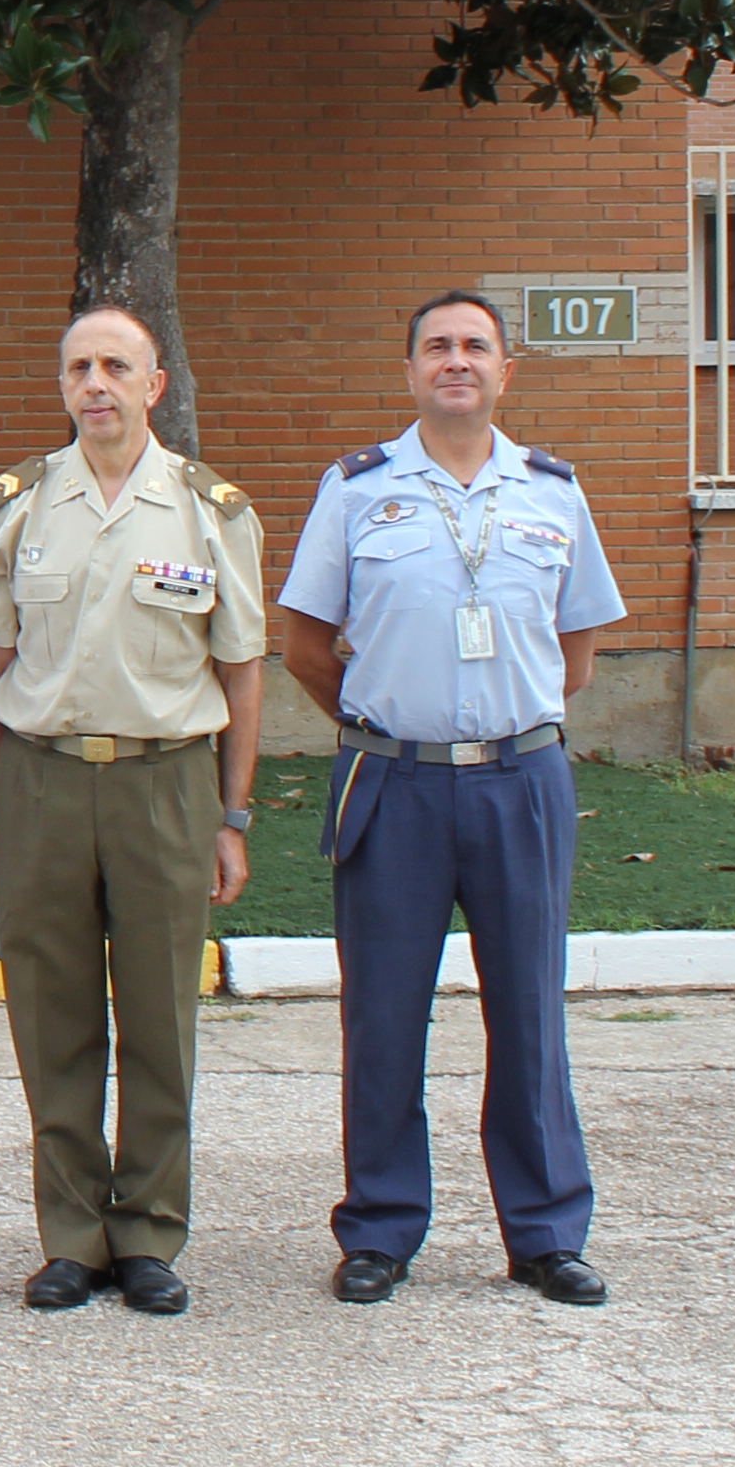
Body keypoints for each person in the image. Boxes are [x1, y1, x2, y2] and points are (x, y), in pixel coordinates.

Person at [274, 289, 630, 1309]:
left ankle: (546, 1231)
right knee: (383, 1016)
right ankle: (381, 1228)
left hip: (521, 780)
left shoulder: (553, 493)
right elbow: (305, 642)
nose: (457, 361)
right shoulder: (355, 491)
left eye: (476, 346)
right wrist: (388, 721)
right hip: (394, 782)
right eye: (437, 346)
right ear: (411, 370)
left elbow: (577, 653)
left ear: (505, 371)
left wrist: (500, 722)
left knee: (529, 1012)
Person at [0, 305, 263, 1316]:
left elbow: (242, 669)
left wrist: (233, 815)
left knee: (158, 1021)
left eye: (115, 367)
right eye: (78, 368)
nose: (95, 384)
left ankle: (147, 1234)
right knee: (49, 1020)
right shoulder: (15, 508)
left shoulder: (209, 511)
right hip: (44, 780)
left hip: (165, 783)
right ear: (62, 386)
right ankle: (71, 1237)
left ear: (154, 386)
+===+
* _WHAT YOU WILL DO_
Output the lines above in full and exactly. Leave out every picture.

* _TASK RESULT_
Body keypoints for each person in the image. Boxes are [x1, y1, x2, y2] and points are (x, y), in pixel coordinates.

Person at [274, 289, 630, 1309]:
left ankle: (546, 1231)
right knee: (383, 1016)
right ankle: (381, 1228)
left hip: (521, 780)
left shoulder: (553, 493)
right elbow: (305, 642)
nose: (457, 361)
right shoulder: (355, 491)
left eye: (476, 346)
right wrist: (388, 721)
right hip: (394, 782)
right eye: (437, 346)
right ear: (411, 370)
left elbow: (577, 653)
left ear: (505, 371)
left wrist: (500, 722)
left knee: (529, 1012)
Person at [0, 305, 263, 1316]:
left elbow: (242, 669)
left wrist: (233, 815)
left knee: (158, 1021)
left eye: (115, 367)
right eye: (78, 368)
nose: (95, 384)
left ankle: (147, 1234)
right knee: (49, 1020)
right shoulder: (15, 508)
left shoulder: (209, 511)
right hip: (44, 780)
left hip: (165, 783)
right ear: (62, 386)
right ankle: (71, 1237)
left ear: (154, 386)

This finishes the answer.